Franklin, who was shot by the police officer, later died in a Charlotte hospital. His killing and the release of a shorter version of the officer's bodycam video have renewed calls for transparency and accountability in the city.
Hours before the full 11-minute bodycam video was released Wednesday, Charlotte-Mecklenburg Police Chief Kerr Putney said he couldn't speak about how people were going to react to the video.
"I know I don't like how it looks and I think I'm pretty reasonable people," Putney told reporters. "So, I think most reasonable people would want to see better."
What happened in those nine minutes?
The full bodycam recording shows a more complete picture of the shooting's aftermath.
Police initially released a 2½-minute clip showing officer Wende Kerl driving to a Burger King parking lot where Franklin was, how officers interacted with him, the shooting and a few seconds after it.

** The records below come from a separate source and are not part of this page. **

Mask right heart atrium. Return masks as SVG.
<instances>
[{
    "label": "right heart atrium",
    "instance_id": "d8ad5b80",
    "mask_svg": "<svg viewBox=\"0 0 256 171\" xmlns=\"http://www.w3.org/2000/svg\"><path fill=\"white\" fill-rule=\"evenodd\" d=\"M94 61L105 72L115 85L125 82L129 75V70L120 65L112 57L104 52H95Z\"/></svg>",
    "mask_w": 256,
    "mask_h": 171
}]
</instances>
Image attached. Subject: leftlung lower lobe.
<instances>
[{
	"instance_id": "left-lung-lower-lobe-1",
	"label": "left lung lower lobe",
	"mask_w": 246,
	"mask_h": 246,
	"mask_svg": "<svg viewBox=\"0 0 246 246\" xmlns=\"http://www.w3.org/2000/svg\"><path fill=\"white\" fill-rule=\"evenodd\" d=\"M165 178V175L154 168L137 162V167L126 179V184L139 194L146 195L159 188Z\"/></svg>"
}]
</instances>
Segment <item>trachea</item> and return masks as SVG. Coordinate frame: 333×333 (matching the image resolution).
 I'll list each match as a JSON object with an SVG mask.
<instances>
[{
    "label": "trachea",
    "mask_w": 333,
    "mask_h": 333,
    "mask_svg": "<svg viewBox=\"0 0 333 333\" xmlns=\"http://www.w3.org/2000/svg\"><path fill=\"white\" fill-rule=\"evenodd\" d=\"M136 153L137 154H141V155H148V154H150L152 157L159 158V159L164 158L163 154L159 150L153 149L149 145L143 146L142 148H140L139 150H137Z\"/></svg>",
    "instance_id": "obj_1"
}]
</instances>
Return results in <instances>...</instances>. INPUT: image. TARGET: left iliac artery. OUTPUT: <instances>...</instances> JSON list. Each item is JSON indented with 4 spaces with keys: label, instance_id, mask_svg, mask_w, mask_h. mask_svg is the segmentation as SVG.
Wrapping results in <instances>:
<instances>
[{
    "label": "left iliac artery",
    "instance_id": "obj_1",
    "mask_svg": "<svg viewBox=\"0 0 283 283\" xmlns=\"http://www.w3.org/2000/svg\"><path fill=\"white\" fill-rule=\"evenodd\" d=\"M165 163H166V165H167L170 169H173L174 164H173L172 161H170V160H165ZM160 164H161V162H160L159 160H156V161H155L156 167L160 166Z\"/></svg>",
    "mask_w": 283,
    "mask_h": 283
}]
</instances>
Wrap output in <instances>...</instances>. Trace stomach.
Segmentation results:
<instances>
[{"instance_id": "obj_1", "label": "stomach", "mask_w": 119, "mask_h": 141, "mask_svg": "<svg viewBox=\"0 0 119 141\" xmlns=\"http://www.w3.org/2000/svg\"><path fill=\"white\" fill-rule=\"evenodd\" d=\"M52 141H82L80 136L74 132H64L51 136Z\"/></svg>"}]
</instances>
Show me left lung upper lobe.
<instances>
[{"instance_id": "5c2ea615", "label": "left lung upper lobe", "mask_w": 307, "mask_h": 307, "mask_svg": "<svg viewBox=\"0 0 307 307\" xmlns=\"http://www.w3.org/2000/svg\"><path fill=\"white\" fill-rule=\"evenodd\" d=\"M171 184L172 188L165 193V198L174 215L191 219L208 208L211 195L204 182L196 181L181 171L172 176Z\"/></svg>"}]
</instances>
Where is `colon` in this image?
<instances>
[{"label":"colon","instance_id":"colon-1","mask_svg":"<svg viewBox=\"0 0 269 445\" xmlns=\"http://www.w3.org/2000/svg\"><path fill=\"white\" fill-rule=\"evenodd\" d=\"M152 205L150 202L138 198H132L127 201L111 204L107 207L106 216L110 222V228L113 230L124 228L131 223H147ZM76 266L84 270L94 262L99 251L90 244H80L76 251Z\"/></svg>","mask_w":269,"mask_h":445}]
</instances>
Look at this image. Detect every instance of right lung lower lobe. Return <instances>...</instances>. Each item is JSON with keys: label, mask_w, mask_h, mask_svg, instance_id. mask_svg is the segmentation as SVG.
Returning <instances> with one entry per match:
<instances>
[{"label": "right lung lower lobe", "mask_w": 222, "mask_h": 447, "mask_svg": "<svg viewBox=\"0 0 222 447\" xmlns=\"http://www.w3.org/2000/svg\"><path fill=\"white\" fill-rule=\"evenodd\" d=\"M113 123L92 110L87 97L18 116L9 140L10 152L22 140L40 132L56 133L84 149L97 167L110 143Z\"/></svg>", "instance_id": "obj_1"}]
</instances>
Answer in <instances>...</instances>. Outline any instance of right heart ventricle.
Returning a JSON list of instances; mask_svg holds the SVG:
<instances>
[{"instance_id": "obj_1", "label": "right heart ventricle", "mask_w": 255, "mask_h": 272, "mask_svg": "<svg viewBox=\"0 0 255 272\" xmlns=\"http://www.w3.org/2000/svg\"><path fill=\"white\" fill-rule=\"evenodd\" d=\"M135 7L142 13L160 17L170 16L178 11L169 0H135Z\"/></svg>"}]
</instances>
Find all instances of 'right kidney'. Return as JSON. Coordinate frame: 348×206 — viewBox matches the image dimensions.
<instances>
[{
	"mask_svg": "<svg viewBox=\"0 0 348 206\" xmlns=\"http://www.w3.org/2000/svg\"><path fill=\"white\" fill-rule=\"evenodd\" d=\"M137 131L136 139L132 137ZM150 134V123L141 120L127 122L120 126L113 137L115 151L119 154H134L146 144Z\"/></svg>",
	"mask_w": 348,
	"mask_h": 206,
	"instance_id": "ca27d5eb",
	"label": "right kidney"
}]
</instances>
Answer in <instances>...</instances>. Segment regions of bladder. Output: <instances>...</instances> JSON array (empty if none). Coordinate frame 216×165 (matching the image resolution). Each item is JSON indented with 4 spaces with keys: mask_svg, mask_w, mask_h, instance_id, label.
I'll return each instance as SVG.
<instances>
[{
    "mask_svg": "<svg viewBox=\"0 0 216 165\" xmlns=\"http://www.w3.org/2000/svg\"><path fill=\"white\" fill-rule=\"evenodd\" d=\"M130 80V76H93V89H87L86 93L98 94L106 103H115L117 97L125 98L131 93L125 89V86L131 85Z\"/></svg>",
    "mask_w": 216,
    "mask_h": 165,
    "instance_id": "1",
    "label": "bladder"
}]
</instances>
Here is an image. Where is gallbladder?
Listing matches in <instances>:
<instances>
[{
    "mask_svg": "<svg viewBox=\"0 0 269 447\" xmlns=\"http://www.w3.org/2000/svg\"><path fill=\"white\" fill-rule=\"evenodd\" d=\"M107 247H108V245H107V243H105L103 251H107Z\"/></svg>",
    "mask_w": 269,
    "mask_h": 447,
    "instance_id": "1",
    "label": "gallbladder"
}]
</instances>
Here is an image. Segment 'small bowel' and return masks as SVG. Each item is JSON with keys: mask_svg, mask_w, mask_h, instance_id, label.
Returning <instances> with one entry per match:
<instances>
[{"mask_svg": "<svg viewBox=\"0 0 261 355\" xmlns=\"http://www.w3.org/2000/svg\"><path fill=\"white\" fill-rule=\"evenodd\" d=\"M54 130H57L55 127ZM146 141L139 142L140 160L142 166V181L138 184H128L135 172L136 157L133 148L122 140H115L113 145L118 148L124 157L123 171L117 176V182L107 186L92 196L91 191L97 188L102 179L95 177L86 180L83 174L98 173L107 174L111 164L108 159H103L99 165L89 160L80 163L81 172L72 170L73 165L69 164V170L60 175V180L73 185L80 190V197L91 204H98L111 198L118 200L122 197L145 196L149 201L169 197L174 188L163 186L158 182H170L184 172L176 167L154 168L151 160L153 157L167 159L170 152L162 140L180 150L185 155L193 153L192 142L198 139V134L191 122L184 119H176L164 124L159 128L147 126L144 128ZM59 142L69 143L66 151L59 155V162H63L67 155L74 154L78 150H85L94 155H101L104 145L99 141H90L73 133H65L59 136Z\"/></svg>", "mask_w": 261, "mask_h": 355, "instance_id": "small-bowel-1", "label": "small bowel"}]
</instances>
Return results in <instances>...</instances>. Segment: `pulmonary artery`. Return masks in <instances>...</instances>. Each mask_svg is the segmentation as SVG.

In the additional nine minutes of footage, Kerl and another officer are shown trying to use their radios to call for medics and backup, but the police frequency was busy for some time.
"I can't get on the radio," Kerl said about a minute after she shot Franklin.
As the officers were able to get on the radio, people could be heard crying and others walked to the restaurant's entrance. Kerl stood mostly quiet next to a red Honda Accord and a few feet from where Franklin collapsed.
The video does not show any officers giving aid to Franklin.
"He pulled the gun," Kerl tells the other officer as they wait for medics.
"Yes, he did. I know, he ... are you OK, Wende?" a voice believed to be the other officer asks her.
"I'm alright," she replied.
About four minutes after Kerl opened fire, medics arrived and began treating Franklin.
"The fact that he lay there and no one rendered him any kind of aid is inhumane and horrible," said local activist Kass Ottley.
Another activist, Andrew Fede, criticized the officers' actions, saying they did not try to resuscitate Franklin and let him "lay there dying."
Police officers only have basic medical skills, chief says
Putney said police are responsible for rendering aid when there is an officer-involved shooting or an "officer-initiated injury," but most officers only have basic medical training.
"Our job is to get better. What cannot be more disheartening is watching the video -- and we see a lot of them -- and appears that, but for training we could have rendered more aid," Putney said. "I can tell you the specific video of Mr. Franklin is a good example."
He said all officers have CPR training, and they know how to use defibrillators and apply tourniquets.
Putney announced Wednesday that the department would be updating its medical emergencies policy to have a closer collaboration with the fire department and offer more advanced training for officers.
Officer supported release of video
Jeremy Smith, an attorney representing Kerl, said Wednesday that his client had been in favor of the full disclosure of the bodycam footage. Earlier this week, he also called for its immediate release in court.
"The Charlotte Mecklenburg Police Department was the only party advocating for anything less than full disclosure," Smith said in a statement.
He said Kerl opened fire because she wanted to protect the person who had been sitting inside the car when Franklin pulled "the gun out in the direction of the civilian."
"The whole story cannot be told in either a two minute and 20 second video or the full 11 minute video," Smith said.